BEGIN Record extracts
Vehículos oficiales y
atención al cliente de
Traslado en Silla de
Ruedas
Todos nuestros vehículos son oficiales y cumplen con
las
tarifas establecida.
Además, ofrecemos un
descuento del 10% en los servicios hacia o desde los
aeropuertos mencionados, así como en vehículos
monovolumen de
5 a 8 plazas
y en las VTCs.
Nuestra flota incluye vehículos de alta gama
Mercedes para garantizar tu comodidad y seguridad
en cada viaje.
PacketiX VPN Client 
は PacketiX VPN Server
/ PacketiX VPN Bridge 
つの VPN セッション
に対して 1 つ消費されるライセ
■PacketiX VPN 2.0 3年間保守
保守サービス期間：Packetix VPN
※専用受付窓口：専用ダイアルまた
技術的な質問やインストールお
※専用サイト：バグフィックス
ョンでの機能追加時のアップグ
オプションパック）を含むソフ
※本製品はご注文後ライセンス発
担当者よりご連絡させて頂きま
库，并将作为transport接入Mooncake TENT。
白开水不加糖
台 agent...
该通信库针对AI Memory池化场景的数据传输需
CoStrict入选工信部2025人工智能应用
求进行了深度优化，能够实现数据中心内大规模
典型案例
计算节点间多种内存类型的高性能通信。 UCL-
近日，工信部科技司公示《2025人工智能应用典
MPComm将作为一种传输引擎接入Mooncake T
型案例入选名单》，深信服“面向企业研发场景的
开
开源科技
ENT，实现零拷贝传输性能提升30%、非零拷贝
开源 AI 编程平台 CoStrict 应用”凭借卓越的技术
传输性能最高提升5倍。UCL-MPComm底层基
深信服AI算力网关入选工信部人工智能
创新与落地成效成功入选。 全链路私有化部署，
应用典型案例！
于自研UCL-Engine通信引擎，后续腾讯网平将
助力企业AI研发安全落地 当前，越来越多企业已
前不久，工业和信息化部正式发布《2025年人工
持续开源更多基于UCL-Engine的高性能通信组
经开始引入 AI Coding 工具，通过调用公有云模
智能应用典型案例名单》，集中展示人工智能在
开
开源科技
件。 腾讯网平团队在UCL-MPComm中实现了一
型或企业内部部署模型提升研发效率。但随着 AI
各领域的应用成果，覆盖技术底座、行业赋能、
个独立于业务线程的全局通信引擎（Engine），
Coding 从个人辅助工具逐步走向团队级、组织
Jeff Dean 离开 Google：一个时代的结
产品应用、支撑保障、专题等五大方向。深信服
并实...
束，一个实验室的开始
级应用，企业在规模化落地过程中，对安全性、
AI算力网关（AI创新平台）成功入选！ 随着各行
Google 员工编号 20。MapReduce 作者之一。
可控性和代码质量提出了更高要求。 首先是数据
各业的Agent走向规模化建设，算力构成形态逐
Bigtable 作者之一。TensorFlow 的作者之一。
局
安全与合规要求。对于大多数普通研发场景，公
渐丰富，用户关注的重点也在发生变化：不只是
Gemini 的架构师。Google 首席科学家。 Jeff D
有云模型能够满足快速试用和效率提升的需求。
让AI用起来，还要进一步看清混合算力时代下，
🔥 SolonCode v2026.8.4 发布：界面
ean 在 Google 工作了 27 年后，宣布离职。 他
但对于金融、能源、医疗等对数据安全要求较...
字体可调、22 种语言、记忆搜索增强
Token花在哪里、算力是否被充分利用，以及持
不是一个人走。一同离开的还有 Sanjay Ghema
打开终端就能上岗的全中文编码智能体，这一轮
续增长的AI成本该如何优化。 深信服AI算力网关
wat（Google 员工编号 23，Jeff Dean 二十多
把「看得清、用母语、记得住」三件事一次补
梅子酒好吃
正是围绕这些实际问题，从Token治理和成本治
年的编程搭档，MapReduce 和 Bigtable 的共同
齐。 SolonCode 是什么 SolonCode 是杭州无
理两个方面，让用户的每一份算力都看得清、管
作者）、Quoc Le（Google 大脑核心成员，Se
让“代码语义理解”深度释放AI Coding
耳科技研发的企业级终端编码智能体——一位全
END Record extracts
> Your goal
Return each line above where the word "员工编号" shows up.

> Your solution
Google 员工编号 20。MapReduce 作者之一。
wat（Google 员工编号 23，Jeff Dean 二十多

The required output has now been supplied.